SUPPLIED ENTRIES
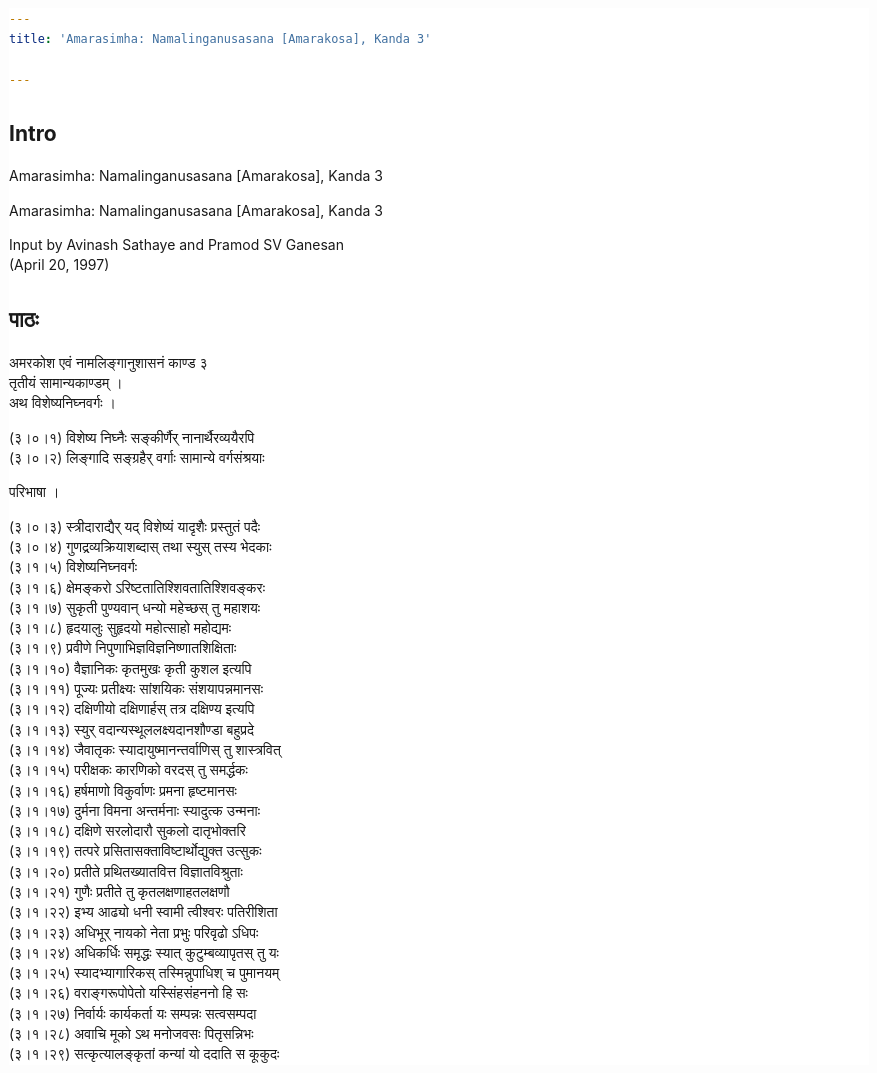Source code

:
 ```yaml
---
title: 'Amarasimha: Namalinganusasana [Amarakosa], Kanda 3'

---
```

## Intro
  
  
  
  
Amarasimha: Namalinganusasana [Amarakosa], Kanda 3  
  
  
  
  
  
Amarasimha: Namalinganusasana [Amarakosa], Kanda 3  
  
  
Input by Avinash Sathaye and Pramod SV Ganesan  
(April 20, 1997)  
  
  
  
  
  


## पाठः
  
  
  
  
  
  
  
  
अमरकोश एवं नामलिङ्गानुशासनं काण्ड ३   
तृतीयं सामान्यकाण्डम् ।  
अथ विशेष्यनिघ्नवर्गः ।  
  
(३।०।१)  विशेष्य निघ्नैः सङ्कीर्णैर्  नानार्थैरव्ययैरपि  
(३।०।२)  लिङ्गादि सङ्ग्रहैर् वर्गाः सामान्ये वर्गसंश्रयाः  
  
 परिभाषा ।  
  
(३।०।३)  स्त्रीदाराद्यैर् यद् विशेष्यं यादृशैः प्रस्तुतं पदैः  
(३।०।४)  गुणद्रव्यक्रियाशब्दास् तथा स्युस् तस्य भेदकाः  
(३।१।५)            विशेष्यनिघ्नवर्गः  
(३।१।६)  क्षेमङ्करो ऽरिष्टतातिश्शिवतातिश्शिवङ्करः  
(३।१।७)  सुकृती पुण्यवान् धन्यो महेच्छस् तु महाशयः  
(३।१।८)  हृदयालुः सुहृदयो महोत्साहो महोद्यमः  
(३।१।९)  प्रवीणे निपुणाभिज्ञविज्ञनिष्णातशिक्षिताः  
(३।१।१०)  वैज्ञानिकः कृतमुखः कृती कुशल इत्यपि  
(३।१।११)  पूज्यः प्रतीक्ष्यः सांशयिकः संशयापन्नमानसः  
(३।१।१२)  दक्षिणीयो दक्षिणार्हस् तत्र दक्षिण्य इत्यपि  
(३।१।१३)  स्युर् वदान्यस्थूललक्ष्यदानशौण्डा बहुप्रदे  
(३।१।१४)  जैवातृकः स्यादायुष्मानन्तर्वाणिस् तु शास्त्रवित्  
(३।१।१५)  परीक्षकः कारणिको वरदस् तु समर्द्धकः  
(३।१।१६)  हर्षमाणो विकुर्वाणः प्रमना हृष्टमानसः  
(३।१।१७)  दुर्मना विमना अन्तर्मनाः स्यादुत्क उन्मनाः  
(३।१।१८)  दक्षिणे सरलोदारौ सुकलो दातृभोक्तरि  
(३।१।१९)  तत्परे प्रसितासक्ताविष्टार्थोद्युक्त उत्सुकः  
(३।१।२०)  प्रतीते प्रथितख्यातवित्त विज्ञातविश्रुताः  
(३।१।२१)  गुणैः प्रतीते तु कृतलक्षणाहतलक्षणौ  
(३।१।२२)  इभ्य आढ्यो धनी स्वामी त्वीश्वरः पतिरीशिता  
(३।१।२३)  अधिभूर् नायको नेता प्रभुः परिवृढो ऽधिपः  
(३।१।२४)  अधिकर्धिः समृद्धः स्यात् कुटुम्बव्यापृतस् तु यः  
(३।१।२५)  स्यादभ्यागारिकस् तस्मिन्नुपाधिश् च पुमानयम्  
(३।१।२६)  वराङ्गरूपोपेतो यस्सिंहसंहननो हि सः  
(३।१।२७)  निर्वार्यः कार्यकर्ता यः सम्पन्नः सत्वसम्पदा  
(३।१।२८)  अवाचि मूको ऽथ मनोजवसः पितृसन्निभः  
(३।१।२९)  सत्कृत्यालङ्कृतां कन्यां यो ददाति स कूकुदः  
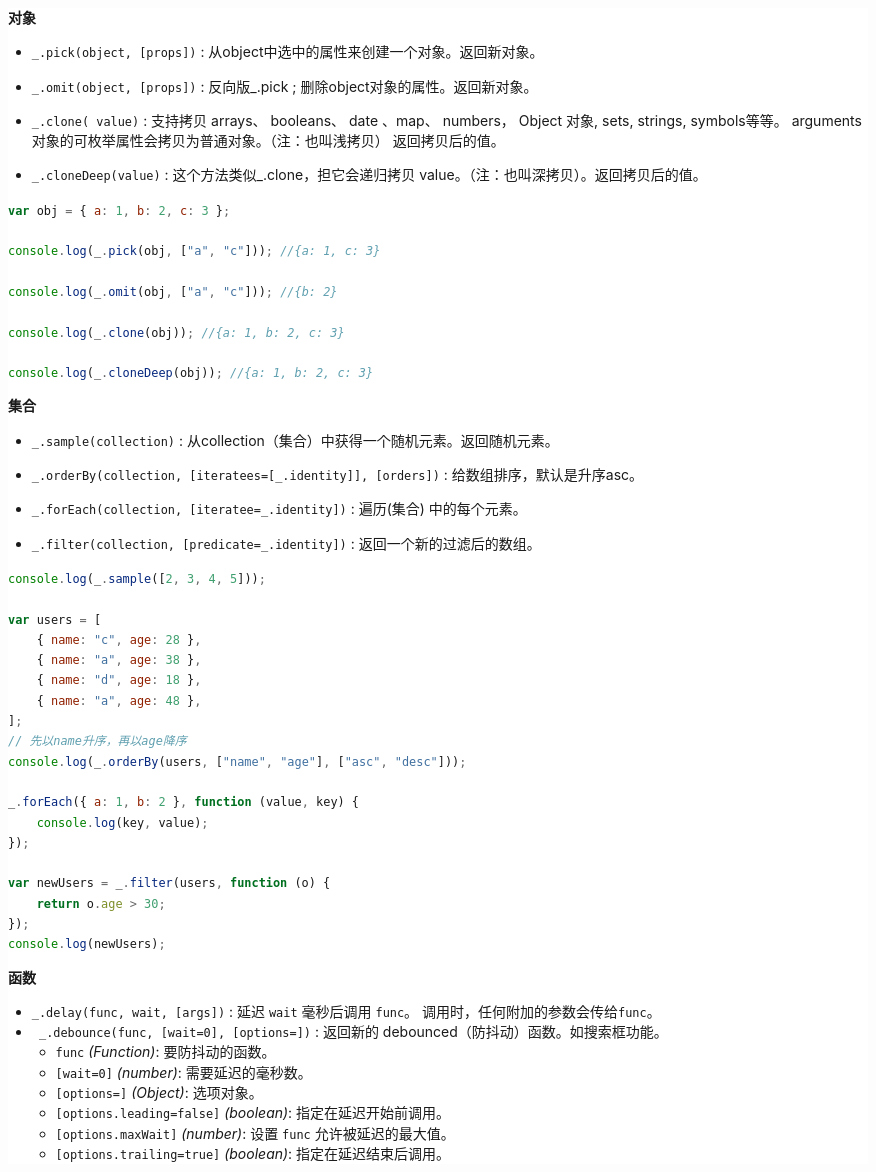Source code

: **对象**

- `_.pick(object, [props])` : 从object中选中的属性来创建一个对象。返回新对象。

- `_.omit(object, [props])` : 反向版_.pick ; 删除object对象的属性。返回新对象。

- `_.clone( value)` : 支持拷贝 arrays、 booleans、 date 、map、 numbers， Object 对象, sets, strings, symbols等等。 arguments对象的可枚举属性会拷贝为普通对象。（注：也叫浅拷贝） 返回拷贝后的值。

- `_.cloneDeep(value)` : 这个方法类似_.clone，担它会递归拷贝 value。（注：也叫深拷贝）。返回拷贝后的值。

```js
var obj = { a: 1, b: 2, c: 3 };

console.log(_.pick(obj, ["a", "c"])); //{a: 1, c: 3}

console.log(_.omit(obj, ["a", "c"])); //{b: 2}

console.log(_.clone(obj)); //{a: 1, b: 2, c: 3}

console.log(_.cloneDeep(obj)); //{a: 1, b: 2, c: 3}
```

**集合**

- `_.sample(collection)` : 从collection（集合）中获得一个随机元素。返回随机元素。

- `_.orderBy(collection, [iteratees=[_.identity]], [orders])` : 给数组排序，默认是升序asc。

- `_.forEach(collection, [iteratee=_.identity])` : 遍历(集合) 中的每个元素。

- `_.filter(collection, [predicate=_.identity])` : 返回一个新的过滤后的数组。

```js
console.log(_.sample([2, 3, 4, 5]));

var users = [
    { name: "c", age: 28 },
    { name: "a", age: 38 },
    { name: "d", age: 18 },
    { name: "a", age: 48 },
];
// 先以name升序，再以age降序
console.log(_.orderBy(users, ["name", "age"], ["asc", "desc"]));

_.forEach({ a: 1, b: 2 }, function (value, key) {
    console.log(key, value);
});

var newUsers = _.filter(users, function (o) {
    return o.age > 30;
});
console.log(newUsers);
```

**函数**

- `_.delay(func, wait, [args])` : 延迟 `wait` 毫秒后调用 `func`。 调用时，任何附加的参数会传给`func`。
- ` _.debounce(func, [wait=0], [options=])` :  返回新的 debounced（防抖动）函数。如搜索框功能。
  - `func` *(Function)*: 要防抖动的函数。
  - `[wait=0]` *(number)*: 需要延迟的毫秒数。
  - `[options=]` *(Object)*: 选项对象。
  - `[options.leading=false]` *(boolean)*: 指定在延迟开始前调用。
  - `[options.maxWait]` *(number)*: 设置 `func` 允许被延迟的最大值。
  - `[options.trailing=true]` *(boolean)*: 指定在延迟结束后调用。
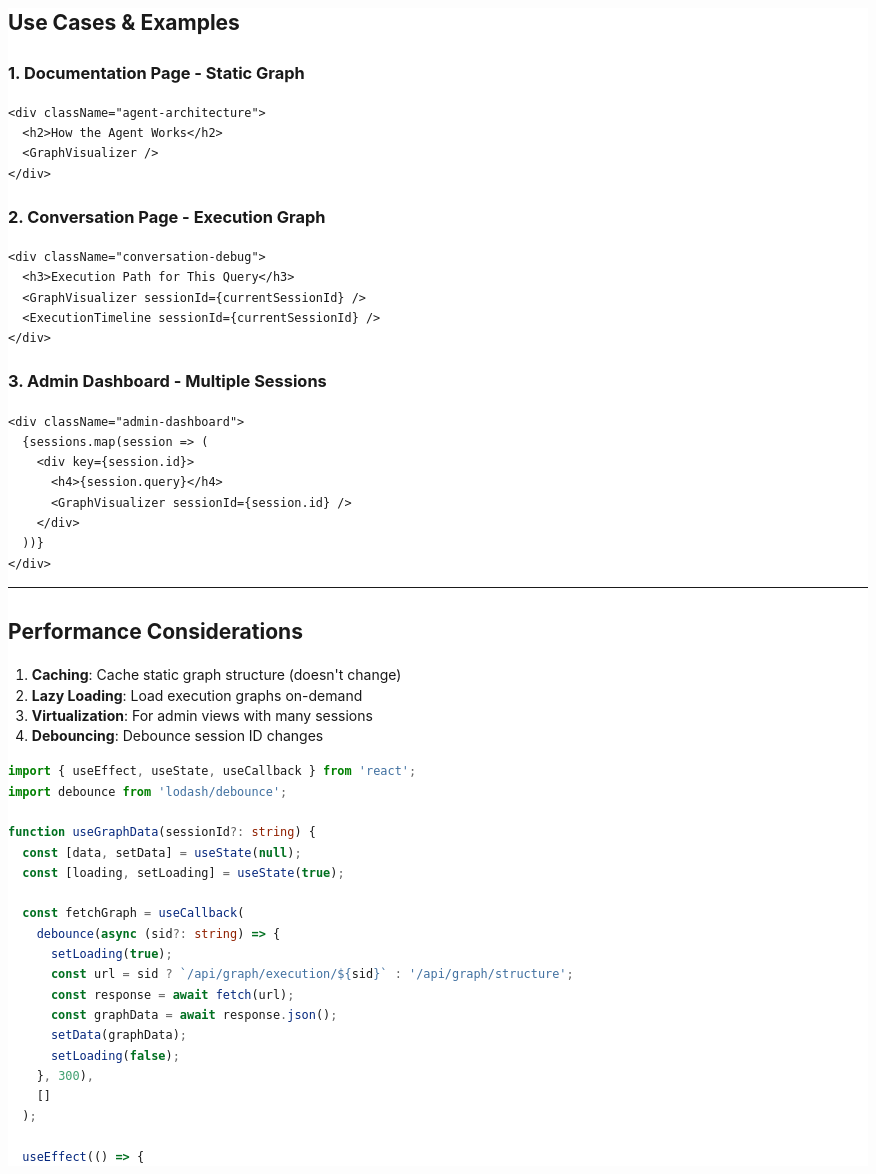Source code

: 
## Use Cases & Examples

### 1. Documentation Page - Static Graph

```tsx
<div className="agent-architecture">
  <h2>How the Agent Works</h2>
  <GraphVisualizer />
</div>
```

### 2. Conversation Page - Execution Graph

```tsx
<div className="conversation-debug">
  <h3>Execution Path for This Query</h3>
  <GraphVisualizer sessionId={currentSessionId} />
  <ExecutionTimeline sessionId={currentSessionId} />
</div>
```

### 3. Admin Dashboard - Multiple Sessions

```tsx
<div className="admin-dashboard">
  {sessions.map(session => (
    <div key={session.id}>
      <h4>{session.query}</h4>
      <GraphVisualizer sessionId={session.id} />
    </div>
  ))}
</div>
```

---

## Performance Considerations

1. **Caching**: Cache static graph structure (doesn't change)
2. **Lazy Loading**: Load execution graphs on-demand
3. **Virtualization**: For admin views with many sessions
4. **Debouncing**: Debounce session ID changes

```typescript
import { useEffect, useState, useCallback } from 'react';
import debounce from 'lodash/debounce';

function useGraphData(sessionId?: string) {
  const [data, setData] = useState(null);
  const [loading, setLoading] = useState(true);

  const fetchGraph = useCallback(
    debounce(async (sid?: string) => {
      setLoading(true);
      const url = sid ? `/api/graph/execution/${sid}` : '/api/graph/structure';
      const response = await fetch(url);
      const graphData = await response.json();
      setData(graphData);
      setLoading(false);
    }, 300),
    []
  );

  useEffect(() => {
```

WORK ORDER
Transcribe all the lines above exactly; any image among them is skipped.

TASK ANSWER
Source code

:
 ```yaml
---
title: 'Amarasimha: Namalinganusasana [Amarakosa], Kanda 3'

---
```

## Intro
  
  
  
  
Amarasimha: Namalinganusasana [Amarakosa], Kanda 3  
  
  
  
  
  
Amarasimha: Namalinganusasana [Amarakosa], Kanda 3  
  
  
Input by Avinash Sathaye and Pramod SV Ganesan  
(April 20, 1997)  
  
  
  
  
  


## पाठः
  
  
  
  
  
  
  
  
अमरकोश एवं नामलिङ्गानुशासनं काण्ड ३   
तृतीयं सामान्यकाण्डम् ।  
अथ विशेष्यनिघ्नवर्गः ।  
  
(३।०।१)  विशेष्य निघ्नैः सङ्कीर्णैर्  नानार्थैरव्ययैरपि  
(३।०।२)  लिङ्गादि सङ्ग्रहैर् वर्गाः सामान्ये वर्गसंश्रयाः  
  
 परिभाषा ।  
  
(३।०।३)  स्त्रीदाराद्यैर् यद् विशेष्यं यादृशैः प्रस्तुतं पदैः  
(३।०।४)  गुणद्रव्यक्रियाशब्दास् तथा स्युस् तस्य भेदकाः  
(३।१।५)            विशेष्यनिघ्नवर्गः  
(३।१।६)  क्षेमङ्करो ऽरिष्टतातिश्शिवतातिश्शिवङ्करः  
(३।१।७)  सुकृती पुण्यवान् धन्यो महेच्छस् तु महाशयः  
(३।१।८)  हृदयालुः सुहृदयो महोत्साहो महोद्यमः  
(३।१।९)  प्रवीणे निपुणाभिज्ञविज्ञनिष्णातशिक्षिताः  
(३।१।१०)  वैज्ञानिकः कृतमुखः कृती कुशल इत्यपि  
(३।१।११)  पूज्यः प्रतीक्ष्यः सांशयिकः संशयापन्नमानसः  
(३।१।१२)  दक्षिणीयो दक्षिणार्हस् तत्र दक्षिण्य इत्यपि  
(३।१।१३)  स्युर् वदान्यस्थूललक्ष्यदानशौण्डा बहुप्रदे  
(३।१।१४)  जैवातृकः स्यादायुष्मानन्तर्वाणिस् तु शास्त्रवित्  
(३।१।१५)  परीक्षकः कारणिको वरदस् तु समर्द्धकः  
(३।१।१६)  हर्षमाणो विकुर्वाणः प्रमना हृष्टमानसः  
(३।१।१७)  दुर्मना विमना अन्तर्मनाः स्यादुत्क उन्मनाः  
(३।१।१८)  दक्षिणे सरलोदारौ सुकलो दातृभोक्तरि  
(३।१।१९)  तत्परे प्रसितासक्ताविष्टार्थोद्युक्त उत्सुकः  
(३।१।२०)  प्रतीते प्रथितख्यातवित्त विज्ञातविश्रुताः  
(३।१।२१)  गुणैः प्रतीते तु कृतलक्षणाहतलक्षणौ  
(३।१।२२)  इभ्य आढ्यो धनी स्वामी त्वीश्वरः पतिरीशिता  
(३।१।२३)  अधिभूर् नायको नेता प्रभुः परिवृढो ऽधिपः  
(३।१।२४)  अधिकर्धिः समृद्धः स्यात् कुटुम्बव्यापृतस् तु यः  
(३।१।२५)  स्यादभ्यागारिकस् तस्मिन्नुपाधिश् च पुमानयम्  
(३।१।२६)  वराङ्गरूपोपेतो यस्सिंहसंहननो हि सः  
(३।१।२७)  निर्वार्यः कार्यकर्ता यः सम्पन्नः सत्वसम्पदा  
(३।१।२८)  अवाचि मूको ऽथ मनोजवसः पितृसन्निभः  
(३।१।२९)  सत्कृत्यालङ्कृतां कन्यां यो ददाति स कूकुदः  
Source code

: **对象**

- `_.pick(object, [props])` : 从object中选中的属性来创建一个对象。返回新对象。

- `_.omit(object, [props])` : 反向版_.pick ; 删除object对象的属性。返回新对象。

- `_.clone( value)` : 支持拷贝 arrays、 booleans、 date 、map、 numbers， Object 对象, sets, strings, symbols等等。 arguments对象的可枚举属性会拷贝为普通对象。（注：也叫浅拷贝） 返回拷贝后的值。

- `_.cloneDeep(value)` : 这个方法类似_.clone，担它会递归拷贝 value。（注：也叫深拷贝）。返回拷贝后的值。

```js
var obj = { a: 1, b: 2, c: 3 };

console.log(_.pick(obj, ["a", "c"])); //{a: 1, c: 3}

console.log(_.omit(obj, ["a", "c"])); //{b: 2}

console.log(_.clone(obj)); //{a: 1, b: 2, c: 3}

console.log(_.cloneDeep(obj)); //{a: 1, b: 2, c: 3}
```

**集合**

- `_.sample(collection)` : 从collection（集合）中获得一个随机元素。返回随机元素。

- `_.orderBy(collection, [iteratees=[_.identity]], [orders])` : 给数组排序，默认是升序asc。

- `_.forEach(collection, [iteratee=_.identity])` : 遍历(集合) 中的每个元素。

- `_.filter(collection, [predicate=_.identity])` : 返回一个新的过滤后的数组。

```js
console.log(_.sample([2, 3, 4, 5]));

var users = [
    { name: "c", age: 28 },
    { name: "a", age: 38 },
    { name: "d", age: 18 },
    { name: "a", age: 48 },
];
// 先以name升序，再以age降序
console.log(_.orderBy(users, ["name", "age"], ["asc", "desc"]));

_.forEach({ a: 1, b: 2 }, function (value, key) {
    console.log(key, value);
});

var newUsers = _.filter(users, function (o) {
    return o.age > 30;
});
console.log(newUsers);
```

**函数**

- `_.delay(func, wait, [args])` : 延迟 `wait` 毫秒后调用 `func`。 调用时，任何附加的参数会传给`func`。
- ` _.debounce(func, [wait=0], [options=])` :  返回新的 debounced（防抖动）函数。如搜索框功能。
  - `func` *(Function)*: 要防抖动的函数。
  - `[wait=0]` *(number)*: 需要延迟的毫秒数。
  - `[options=]` *(Object)*: 选项对象。
  - `[options.leading=false]` *(boolean)*: 指定在延迟开始前调用。
  - `[options.maxWait]` *(number)*: 设置 `func` 允许被延迟的最大值。
  - `[options.trailing=true]` *(boolean)*: 指定在延迟结束后调用。
Source code

: 
## Use Cases & Examples

### 1. Documentation Page - Static Graph

```tsx
<div className="agent-architecture">
  <h2>How the Agent Works</h2>
  <GraphVisualizer />
</div>
```

### 2. Conversation Page - Execution Graph

```tsx
<div className="conversation-debug">
  <h3>Execution Path for This Query</h3>
  <GraphVisualizer sessionId={currentSessionId} />
  <ExecutionTimeline sessionId={currentSessionId} />
</div>
```

### 3. Admin Dashboard - Multiple Sessions

```tsx
<div className="admin-dashboard">
  {sessions.map(session => (
    <div key={session.id}>
      <h4>{session.query}</h4>
      <GraphVisualizer sessionId={session.id} />
    </div>
  ))}
</div>
```

---

## Performance Considerations

1. **Caching**: Cache static graph structure (doesn't change)
2. **Lazy Loading**: Load execution graphs on-demand
3. **Virtualization**: For admin views with many sessions
4. **Debouncing**: Debounce session ID changes

```typescript
import { useEffect, useState, useCallback } from 'react';
import debounce from 'lodash/debounce';

function useGraphData(sessionId?: string) {
  const [data, setData] = useState(null);
  const [loading, setLoading] = useState(true);

  const fetchGraph = useCallback(
    debounce(async (sid?: string) => {
      setLoading(true);
      const url = sid ? `/api/graph/execution/${sid}` : '/api/graph/structure';
      const response = await fetch(url);
      const graphData = await response.json();
      setData(graphData);
      setLoading(false);
    }, 300),
    []
  );

  useEffect(() => {
```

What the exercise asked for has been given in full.